Arendt did not believe that totalitarianism as it existed in Nazi Germany or Bolshevist Russia was a threat in the United States. Aware of the dangers of totalitarianism, public opinion in the United States, she saw, was not prepared to condone mass murder, camps, and terror. And yet, writing in the wake of the blatant lying in Vietnam, the burglaries, and the cover-ups of Watergate, rampant inflation, and the refusal to own up to the economic crises in the country, public opinion does appear ready to condone “all political transgressions short of murder.”
Arendt writes that politicians consistently got away with lying and even blatant criminality. While Nixon’s crimes “were a far cry from the sort of criminality with which we once were inclined to compare it,” the facts are clear that Nixon’s administration included many persons who—if not criminals—were so attracted to the “aura of power, its glamorous trappings,” that they came to see themselves as above the law. Nixon, and those around him, assumed that they could and would get away with their crimes because the believed that “all people are actually like them.” They thought that all people are, in the end, corruptible. Thus they assumed that judges, the press, and politicians could be bought or cowed. “Nixon’s greatest mistake--aside from not burning the tapes in time--was to have misjudged the incorruptibility of the courts and the press.”
Her analysis of why those civil servants and appointees who worked for Nixon stayed is eerily familiar: “In retrospect, it looks as though there existed no such grand schemes but ‘only’ the firm resolve to do away with any law, constitutional or not, that stood in the way of shifting designs inspired by greed and vindictiveness rather than by the drive for total power or any coherent political program.” Nixon’s regime was not ideological, but obsessed with power. “In other words, it is as though a bunch of con men, rather untalented mafiosi, had succeeded in appropriating to themselves the government ‘of the mightiest power on earth.’”
Against the logical ideological coherence backed by terror that supports the big lie in totalitarian states, Arendt sees that the lying in the American Republic of the 1970s was based upon the hidden persuasive power of images. What Nixon sought was to replace rule by terror with rule by “persuasion enforced by pressure and the manipulation of public opinion.” And to Nixon’s shock, the public was not amenable to such pressure and manipulation by the Executive.

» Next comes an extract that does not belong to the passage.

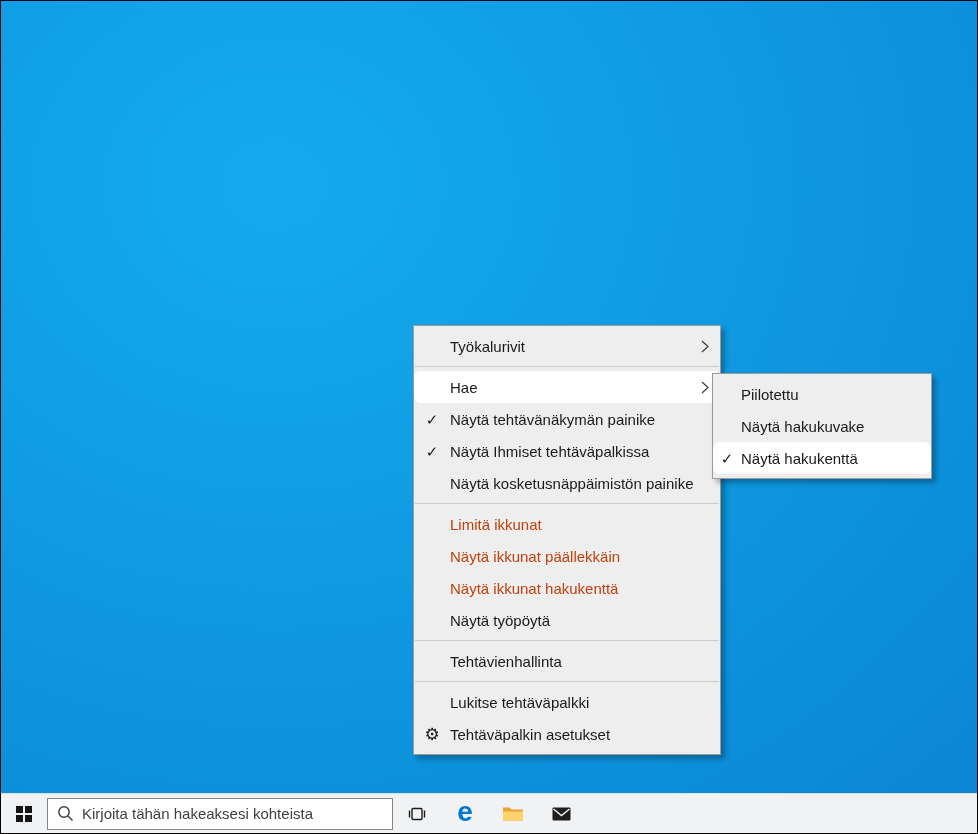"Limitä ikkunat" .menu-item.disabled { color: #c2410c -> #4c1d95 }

While the public in the case of Watergate rejected Nixon’s efforts to turn the government into a a cabal of con men and rather untalented mafioisi, there is still the fact that those indicted and convicted for their roles in the coverup were “overwhelmed with very high offers from publishers, the press and television, and the campuses to tell their story.” This demand for “self-serving” stories by the criminals is, Arendt says, part of a continuing “quest for more lies and fabrications.” It was and is a sign that the public is addicted to lies and craves comforting stories.
Lindsey Graham clearly has thrown his lot in with President Nixon as well as with President Trump. He is wagering that the press and the people are as corruptible as he is. He is betting that lying has, indeed, become a way of life. He is betting that lying simply does not matter. In less than two months, we will have a sense of just how right he and President Trump are to have made this bet.